I can scarcely imagine a worse waste of digital celluloid: flying spears thrown from thin, gangly limbs, a star-spangled miniskirt threatening wardrobe malfunctions for two and a quarter hours, unblemished ivory skin strained under gold and platinum body armor, practicality be damned. Wonder Woman the movie — fangirl nirvana, fanboy nightmare. Whenever people discuss the needless parade of White Anglo-Saxon Protestants who populate superhero movies’ starring roles, part of me appreciates their boredom with the obnoxious identity politics at play; what was The Avengers but a classic fraternity bro-down with human growth hormone, outdated mythology and colorful titanium tossed in for kicks?

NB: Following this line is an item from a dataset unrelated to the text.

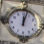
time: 12:02
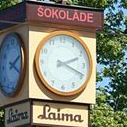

The problem is that my stunted imagination cannot anticipate a Wonder Woman movie that would rise above such over-budgeted B-movie camp. For many, it shouldn’t — some progressives argue that corporate movie studios owe their female fans a film that highlights feminine superheroics, a movie that proves that women can helm action films and generate revenue with amoral vengeance as violent as any man’s. I find this argument wanting. Corporate movie studios are not public charities, and the thought of spending one-hundred-fifty million dollars to offer American little girls a superheroine to idolize appears to my mind an obnoxious misuse of movie funding. (That’s like nine Fruitvale Stations). Superhero comics involve White male power fantasies — when creators and fans support properties that challenge this monochrome status quo, we can applaud and demand more.